It will and will only manifest often when both the two conditions are met:
1. system under high load, so there are a lot of addBlock calls
2. {{dfs.ha.tail-edits.period}} is set to some very low value, which greatly
increases the chance that the two edits mentioned are tailed in different
segments.
These two conditions are not specific to CRS, but CRS does require
{{dfs.ha.tail-edits.period}} to be set low.

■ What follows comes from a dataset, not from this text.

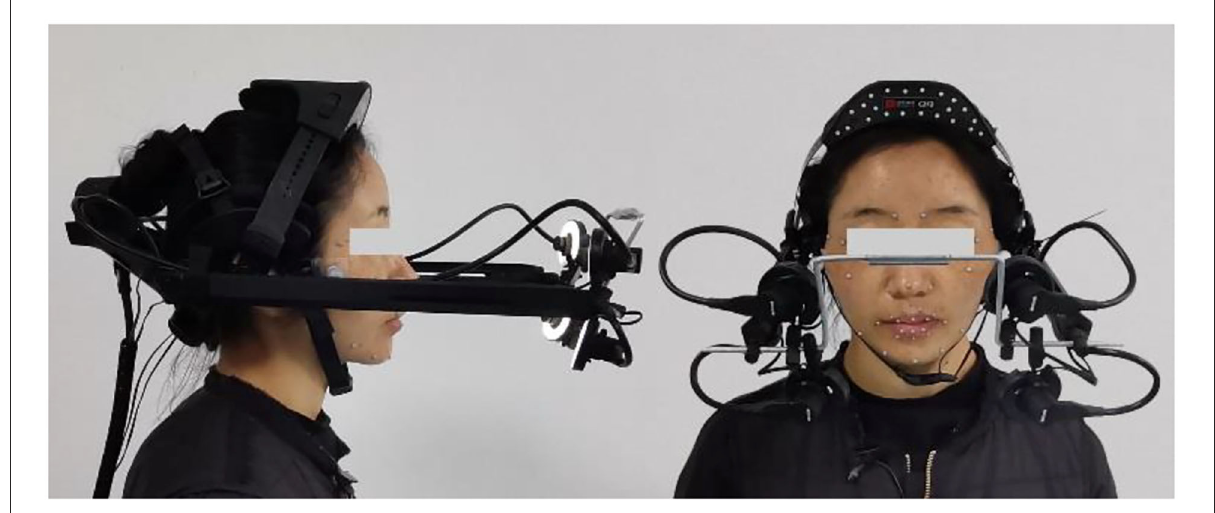
FIGURE1 Collect the dynamic data of lip shape of the speaker lmc.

> Potential editlog race condition can cause corrupted file
> ---------------------------------------------------------
>
> Key: HDFS-14941
> URL: https://issues.apache.org/jira/browse/HDFS-14941
> Project: Hadoop HDFS
> Issue Type: Bug
> Components: namenode
> Reporter: Chen Liang
> Assignee: Chen Liang
> Priority: Major
>
> Recently we encountered an issue that, after a failover, NameNode complains
> corrupted file/missing blocks. The blocks did recover after full block
> reports, so the blocks are not actually missing. After further investigation,
> we believe this is what happened:
> First of all, on SbN, it is possible that it receives block reports before
> corresponding edit tailing happened. In which case SbN postpones processing
> the DN block report, handled by the guarding logic below:
> {code:java}
> if (shouldPostponeBlocksFromFuture &&
> namesystem.isGenStampInFuture(iblk)) {
> queueReportedBlock(storageInfo, iblk, reportedState,
> QUEUE_REASON_FUTURE_GENSTAMP);
> continue;
> }
> {code}
> Basically if reported block has a future generation stamp, the DN report gets
> requeued.
> However, in {{FSNamesystem#storeAllocatedBlock}}, we have the following code:
> {code:java}
> // allocate new block, record block locations in INode.
> newBlock = createNewBlock();
> INodesInPath inodesInPath = INodesInPath.fromINode(pendingFile);
> saveAllocatedBlock(src, inodesInPath, newBlock, targets);
> persistNewBlock(src, pendingFile);
> offset = pendingFile.computeFileSize();
> {code}
> The line
> {{newBlock = createNewBlock();}}
> Would log an edit entry {{OP_SET_GENSTAMP_V2}} to bump generation stamp on
> Standby
> while the following line
> {{persistNewBlock(src, pendingFile);}}
> would log another edit entry {{OP_ADD_BLOCK}} to actually add the block on
> Standby.
> Then the race condition is that, imagine Standby has just processed
> {{OP_SET_GENSTAMP_V2}}, but not yet {{OP_ADD_BLOCK}} (if they just happen to
> be in different setment). Now a block report with new generation stamp comes
> in.
> Since the genstamp bump has already been processed, the reported block may
> not be considered as future block. So the guarding logic passes. But
> actually, the block hasn't been added to blockmap, because the second edit is
> yet to be tailed. So, the block then gets added to invalidate block list and
> we saw messages like:
> {code:java}
> BLOCK* addBlock: block XXX on node XXX size XXX does not belong to any file
> {code}
> Even worse, since this IBR is effectively lost, the NameNode has no
> information about this block, until the next full block report. So after a
> failover, the NN marks it as corrupt.
> This issue won't happen though, if both of the edit entries get tailed all
> together, so no IBR processing can happen in between. But in our case, we set
> edit tailing interval to super low (to allow Standby read), so when under
> high workload, there is a much much higher chance that the two entries are
> tailed separately, causing the issue.